Амир Каримов вышел медленно, без суеты, как человек, который никогда не спешит, потому что мир все равно будет ждать его. Он стал выше, чем я помнила, или просто память была девичьей и неточной. Темные волосы, короткая борода, резкие скулы, белая рубашка под черным пиджаком. Ничего лишнего. Никакой показной роскоши. Но именно эта сдержанность делала его заметнее всех. У некоторых мужчин власть не в золоте на запястьях и не в громком голосе. Она в том, как они молчат, как смотрят, как другие рядом с ними начинают двигаться тише.
Он снял солнцезащитные очки и поднял взгляд на дом.
На секунду мне показалось, что он смотрит прямо на окно, за которым стою я. Я отступила так резко, что задела плечом стену. Сердце ударилось о ребра. Глупо. Смешно. Я была женщиной, которую собирались выдать за старика, а испугалась взгляда мужчины из прошлого, даже не уверенная, что он меня увидел.
— Лейла, — прошептала мать. — Не подходи к окну.
Я обернулась. Она сидела очень прямо, пальцы вцепились в край платка. В ее лице было не просто удивление. Страх. Настоящий, глубокий, старый страх, который не рождается за минуту. Я впервые подумала, что появление Каримовых означает для нее больше, чем неожиданный визит богатых людей.
— Мама, зачем они приехали?
Она отвела глаза.
— Не знаю.
Она лгала.

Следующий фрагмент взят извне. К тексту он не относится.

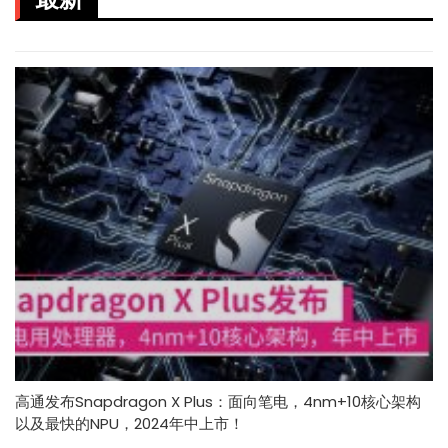
高通发布Snapdragon X Plus：面向笔电，4nm+10核心架构
以及最快的NPU，2024年中上市！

Или, может быть, не знала точно, но боялась догадок. Я сделала шаг к двери, но мать схватила меня за запястье.
— Сиди здесь.
— Почему?
— Потому что мужчины говорят.
Я посмотрела на ее пальцы на своей руке. Они дрожали.

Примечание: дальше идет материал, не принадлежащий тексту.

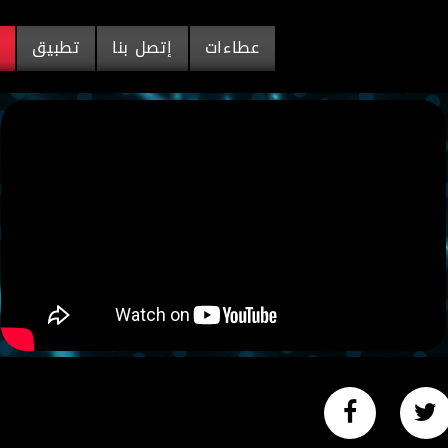
عطاءات
إتصل بنا
تطبيق
م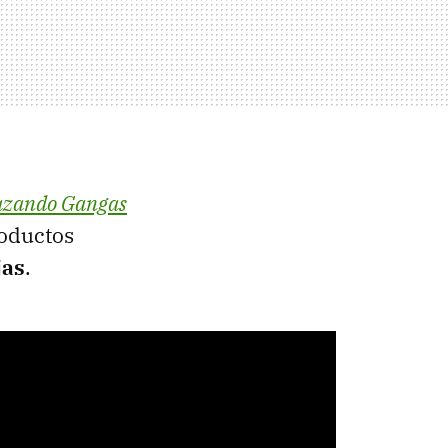
azando Gangas
roductos
jas
.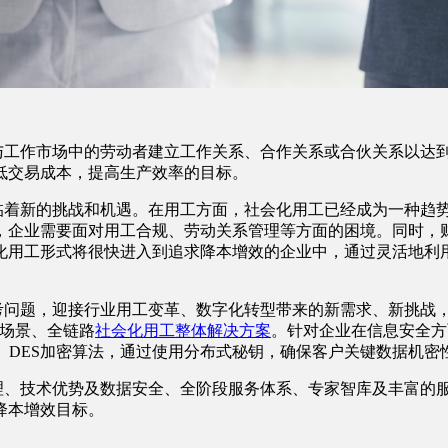
与工作市场中的劳动者建立工作关系、合作关系或合伙关系以达
低交易成本，提高生产效率的目标。
临着新的挑战和机遇。在用工方面，社会化用工已经成为一种趋
，企业需要面对用工合规、劳动关系管理等方面的困境。同时，
化用工形式将很快进入到追求降本增效的企业中，通过灵活地利
考问题，迎接行业用工变革、数字化转型带来的新需求、新挑战，
全场景、全链路
社会化用工整体解决方案
。针对企业在信息安全方
、DES加密算法，通过使用分布式秘钥，确保客户关键数据机
理、技术优势及数据安全、全阶段服务体系、专家智库及丰富的
降本增效目标。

— Сегодня мужчины говорят обо мне. Значит, я послушаю.
— Лейла, прошу тебя.
В этом «прошу» было столько отчаяния, что я почти остановилась. Почти. Но за эти годы я слишком хорошо выучила: когда женщины остаются в комнатах, за них успевают договориться, продать, выдать, спрятать, обвинить, простить или не простить. Потом им просто сообщают итог и называют это судьбой. Я мягко, но твердо высвободила руку.

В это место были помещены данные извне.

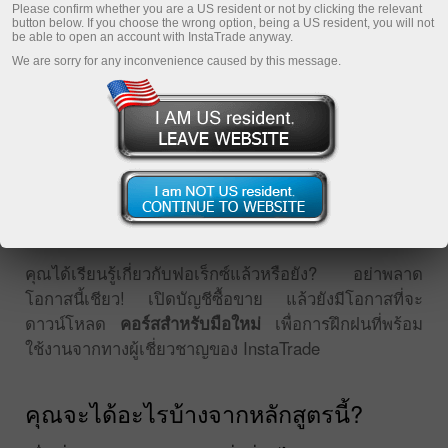
Please confirm whether you are a US resident or not by clicking the relevant
button below. If you choose the wrong option, being a US resident, you will not
be able to open an account with InstaTrade anyway.
We are sorry for any inconvenience caused by this message.
หลักสูตร INSTATRADE สำหรับผู้เริ่มต้น
คุณได้เรียนรู้เกี่ยวกับฟอเร็กซ์แล้วหรือยัง? อย่าพลาด
โอกาสนี้เชียว! เปิดบัญชีซื้อขาย แล้วยังมีโอกาสที่จะ
ดาวน์โหลด
คอร์สสำหรับมือใหม่
เพื่อการฝึกฝนที่พร้อม
ใช้งานจากทางผู้เชี่ยวชาญของ InstaTrade
คุณจะได้อะไรบ้างจากหลักสูตรนี้?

— Я уже однажды не слушала, что обо мне решают, — сказала я. — Больше не хочу.
В коридоре было пусто. Все ушли ближе к входу, даже тетя Зухра, конечно, не смогла удержаться. Я остановилась за полураскрытой дверью гостиной, откуда был виден кусок прихожей и вход во двор. Голоса мужчин звучали приглушенно, но я различала слова. Руслан говорил первым, слишком быстро, слишком напряженно.